We have let marketers sell us quite the bill of goods.  We have decided to sacrifice quality for "convenience".  I put convenience in quotation marks for a reason.  As a HUGE fan of my smarter-than-me phone, I love being able to check my emails on breaks at work.  I love being able to make phone calls from my car (hands-free of course, and always paying attention to the road).  I love being able to take a picture and immediately send it to my friends and my "friends" world-wide.  But I lived without all of these things just a few years ago.  My life will not end if I don't check my emails until I get home at night.  I do have the weekend for calling my family in far-off and exotic locations like Miami and Pittsburgh.  And I am not convinced that the world is any better for seeing a photograph of my front yard with snow in it.
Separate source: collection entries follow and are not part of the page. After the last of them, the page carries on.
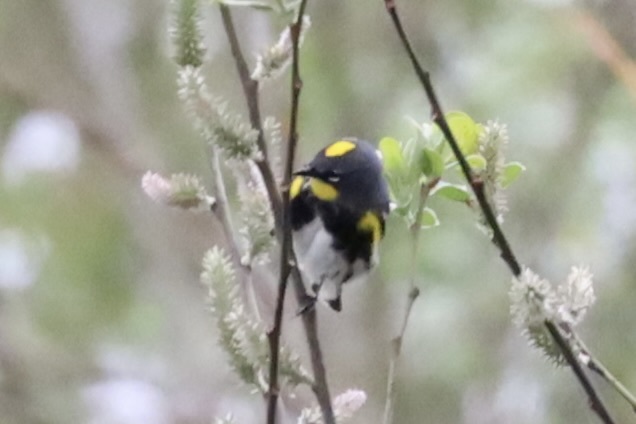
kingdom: Animalia
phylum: Chordata
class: Aves
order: Passeriformes
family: Parulidae
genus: Setophaga
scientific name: Setophaga auduboni
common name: Audubon's warbler
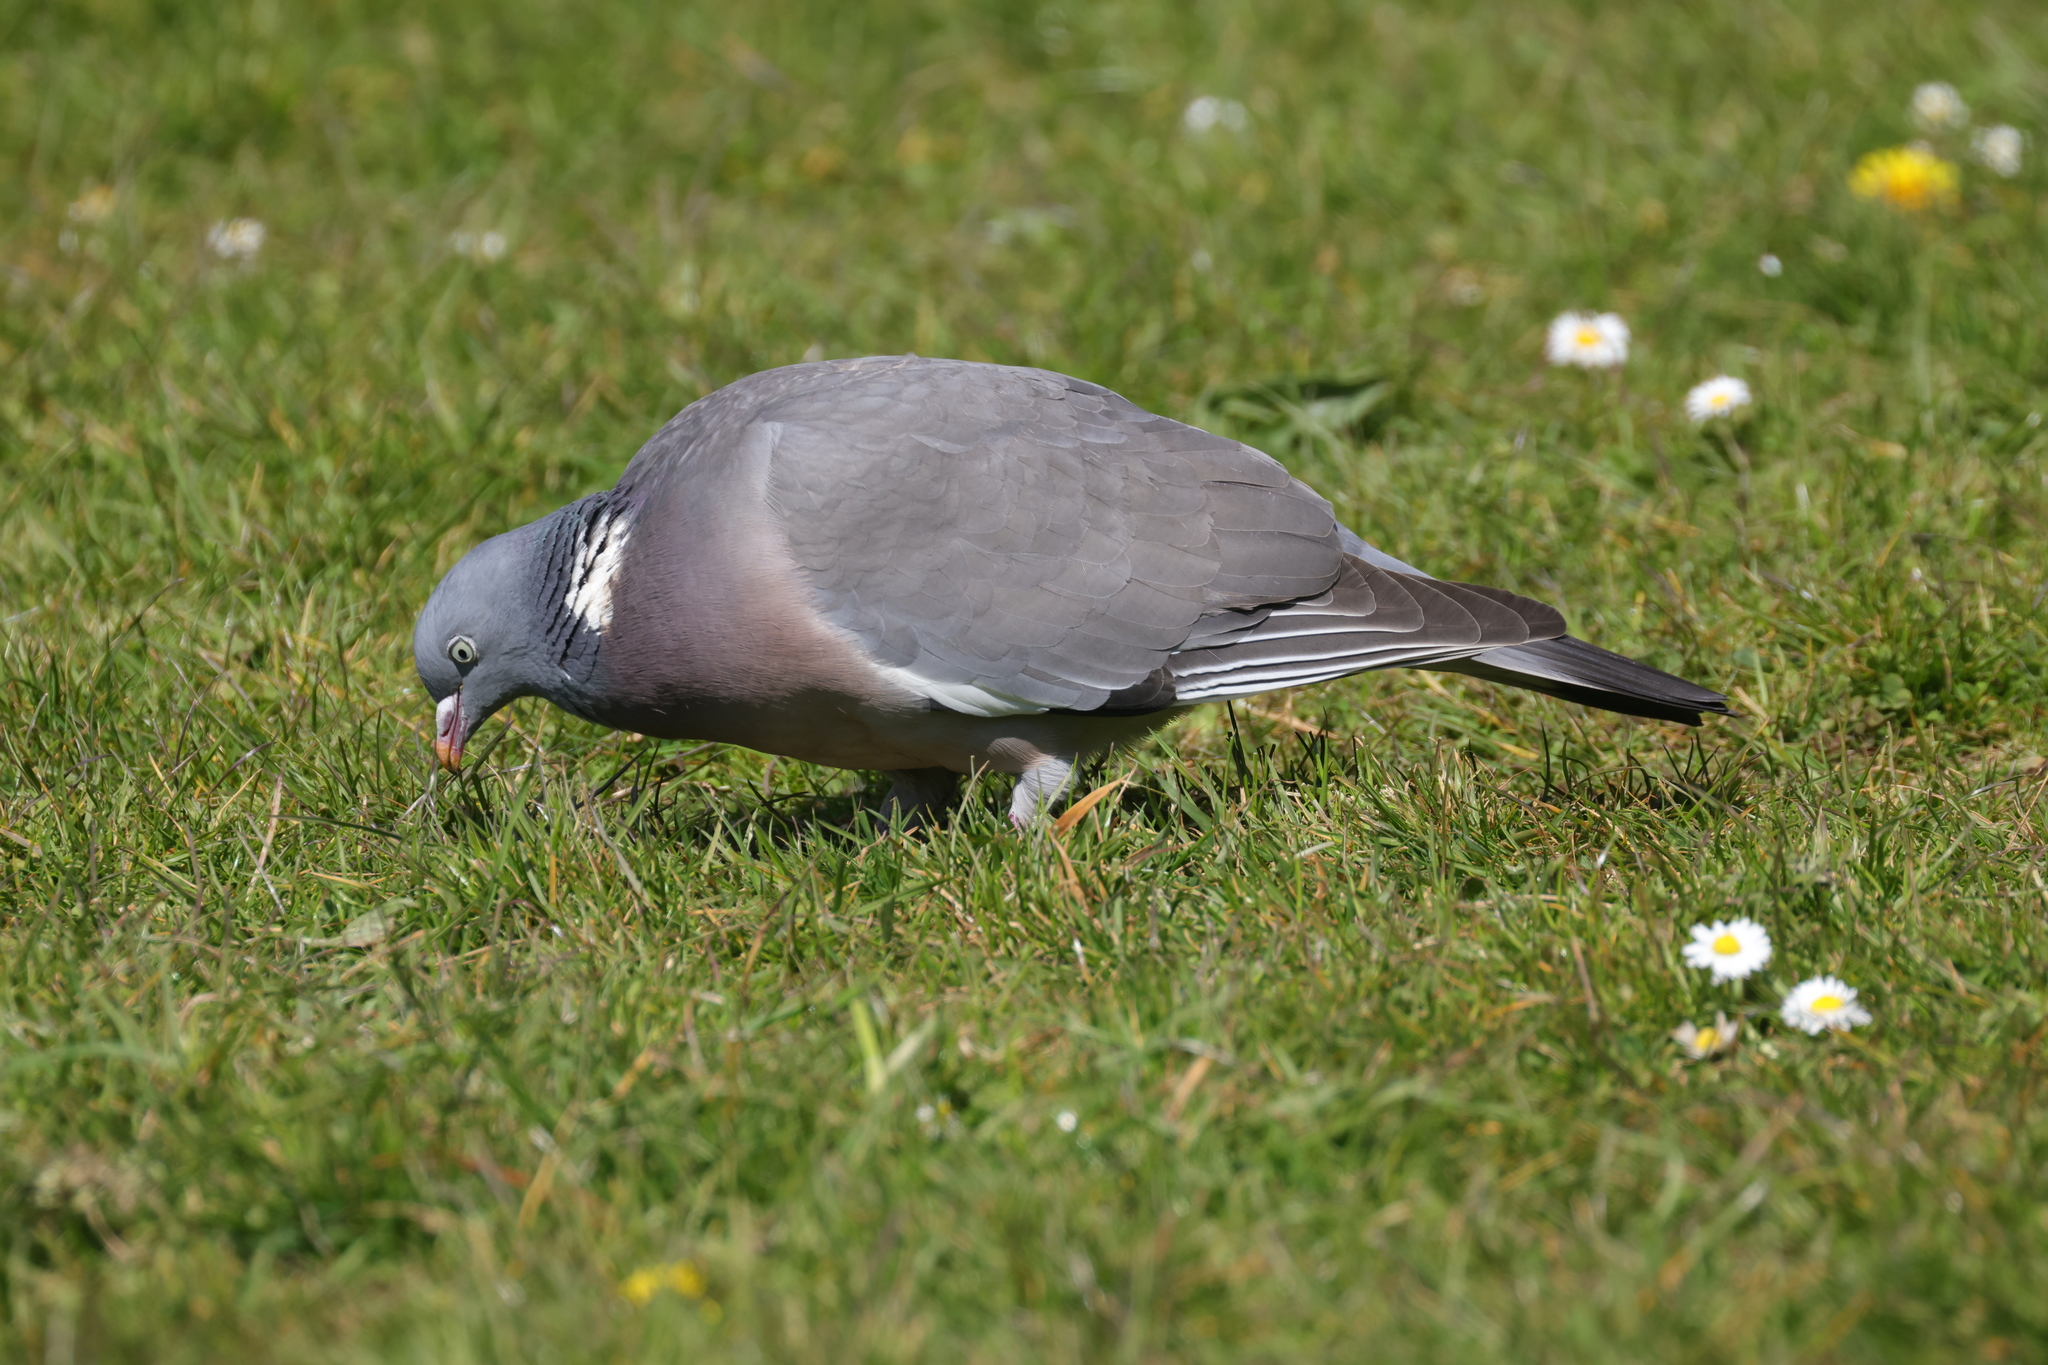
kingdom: Animalia
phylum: Chordata
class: Aves
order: Columbiformes
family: Columbidae
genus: Columba
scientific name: Columba palumbus
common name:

Sure, my phone is fun.  Sure, there are times when it makes life easier.  But is it any better when I have conversations that sound like this:  "What?.....Wait, I didn't hear that last bit.....You're breaking up.......Crap, we're heading into a tunnel, so if I lose you I'll call you back on the other side."  Really?  That is considered convenience?  And no, this is not because of my carrier.  I have had two, and the problems are real, regardless of who provides your cell phone service.  Admit it, your cell phone's reception is not as good as that of your land line.  Or at least your pre-VOIP land-line.

And we have accepted the premise that the convenience of frozen food, boxed meals, deli food, fast-food and most restaurant food is the most important factor in choosing our meals.  So what if the food isn't really made the way we like it?  So what if it is five to twenty times more expensive than the cost of making the identical meal at home?  So what if it isn't the healthiest choice available?  We believe that we are busy busy people with too much to do and too little time to do it.  Something has to give, and it sure isn't going to be our favorite TV shows, or our busy after school schedules, or our time on Facebook.  And besides, we are tired, and we worked hard all day, so the last thing we want to do is cook when we get home.  So is it Taco Bell or Applebee's or Papa Murphy's, or Stouffers tonight?

I don't consider myself a Luddite.  I like my technology just fine.  I don't understand it.  I still have to call my son for "tech support"  But I am not advocating throwing out our cell phones and other technology.

And I am not saying that we should stay home and be housewives or househusbands simply to provide cooked meals for our families.

But I am saying that we have bought the marketing hook line, and sinker. 

We don't even think about what we do anymore.  We have become brainwashed into thinking that "convenience" is about being available to anyone and everyone, and having anyone and everything at our fingertips, 24/7.  We believe that we are too busy to be bothered with cooking and that processed and pre-packaged foods taste good enough.  (I will always contend that Mom's spaghetti sauce beats the pants off of Olive Garden any day, and anyone's grilled burgers taste better than Burger King's flame broiled and microwaved burgers)

No, I am not arguing for getting rid of all of this, or even any of it.  I am simply asking us all to think about what we are doing.  To consider our choices.  And then to really make a choice and not allow some really clever marketer to lead us around by our ears, our bellies, and our egos.